Dans toutes les observations précédentes il s'agissait de tumeurs ou d'hématomes, dont, on peut supposer qu'ils exercent non seulement une action directe sur le lobe frontal, mais aussi une action indirecte sur d'autres régions du fait de l'hypertension intra-cranienne. Il nous a été donné d'observer parmi les malades des hôpitaux deux cas de ramollissement hémorragique étendu du lobe préfrontal qui présentaient également le signe du bâillement, en l'absence de toute hypertension intracranienne.

De tout ces faits nous paraît se dégager la notion de l'importance réelle du bâillement comme signe d'atteinte du lobe frontal dans sa partie préfrontale.
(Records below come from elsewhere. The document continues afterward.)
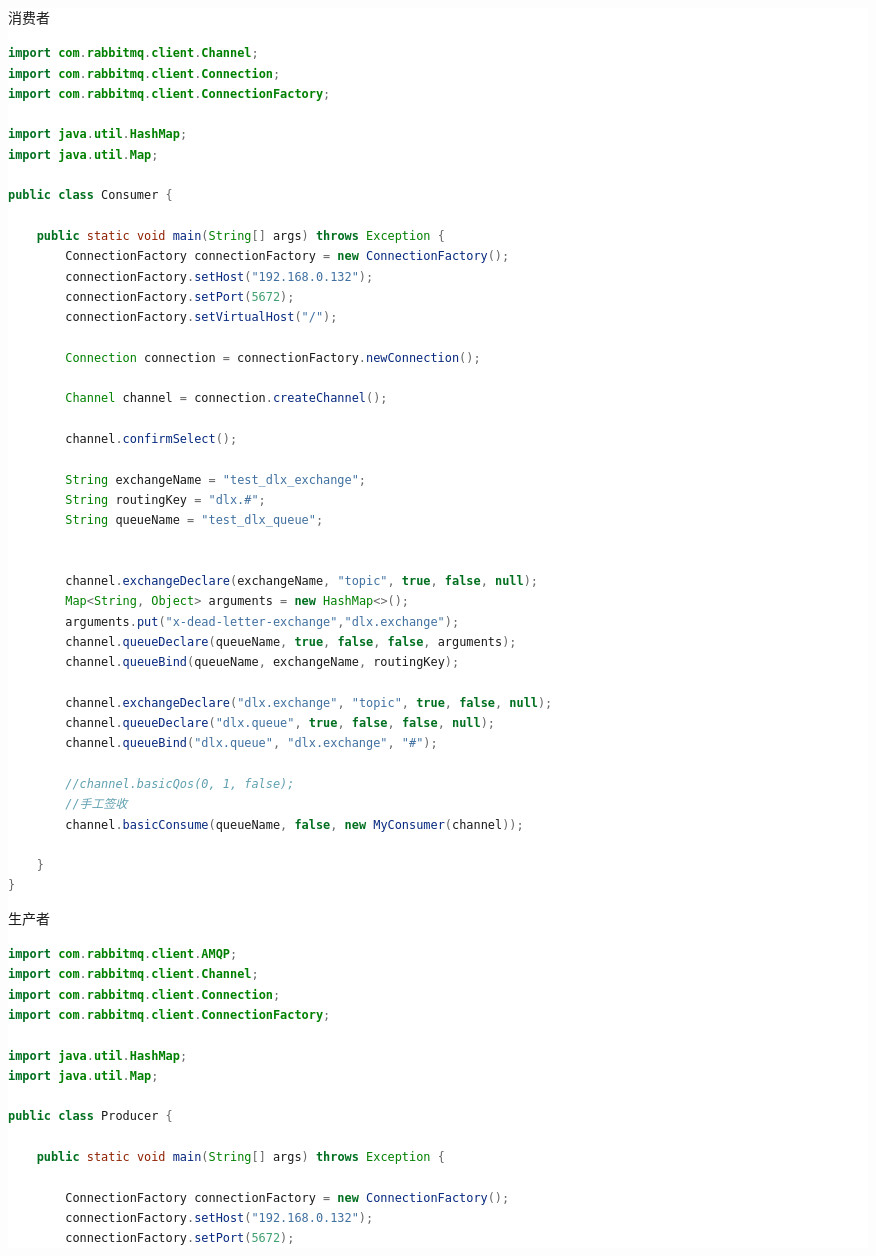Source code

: 
消费者

```java
import com.rabbitmq.client.Channel;
import com.rabbitmq.client.Connection;
import com.rabbitmq.client.ConnectionFactory;

import java.util.HashMap;
import java.util.Map;

public class Consumer {

    public static void main(String[] args) throws Exception {
        ConnectionFactory connectionFactory = new ConnectionFactory();
        connectionFactory.setHost("192.168.0.132");
        connectionFactory.setPort(5672);
        connectionFactory.setVirtualHost("/");

        Connection connection = connectionFactory.newConnection();

        Channel channel = connection.createChannel();

        channel.confirmSelect();

        String exchangeName = "test_dlx_exchange";
        String routingKey = "dlx.#";
        String queueName = "test_dlx_queue";


        channel.exchangeDeclare(exchangeName, "topic", true, false, null);
        Map<String, Object> arguments = new HashMap<>();
        arguments.put("x-dead-letter-exchange","dlx.exchange");
        channel.queueDeclare(queueName, true, false, false, arguments);
        channel.queueBind(queueName, exchangeName, routingKey);

        channel.exchangeDeclare("dlx.exchange", "topic", true, false, null);
        channel.queueDeclare("dlx.queue", true, false, false, null);
        channel.queueBind("dlx.queue", "dlx.exchange", "#");

        //channel.basicQos(0, 1, false);
        //手工签收
        channel.basicConsume(queueName, false, new MyConsumer(channel));

    }
}
```

生产者

```java
import com.rabbitmq.client.AMQP;
import com.rabbitmq.client.Channel;
import com.rabbitmq.client.Connection;
import com.rabbitmq.client.ConnectionFactory;

import java.util.HashMap;
import java.util.Map;

public class Producer {

    public static void main(String[] args) throws Exception {

        ConnectionFactory connectionFactory = new ConnectionFactory();
        connectionFactory.setHost("192.168.0.132");
        connectionFactory.setPort(5672);
```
Ce symptôme paraît posséder les caractères suivants: 1°) Il se manifeste surtout à l'occasion de l'effort intellectuel nécessité par l'interrogatoire du malade; il est moins intense lorsqu'un pareil effort n'est pas fait. 2°) Il est incoercible et surprend souvent les malades un peu éduqués, qui s'en excusent auprès du médecin. 3°) il peut précéder l'apparition des manifestations narcoleptiques, mais se montre indépendant de celles-ci dans beaucoup de cas, ce qui lui donne un caractère tout à fait particulier. 4°) Il existe aussi bien pour les lésions du cerveau droit que du cerveau gauche. 5°) Il ne parait pas lié à une action indirecte de l'hypertension sur les centres du sommeil puisqu'on peut le rencontrer dans des lésions cérébrales non hypertensives. 6°) Il paraît lié à un état de fatigabilité psychique spéciale déterminé par la présence d'une lésion préfronate importante.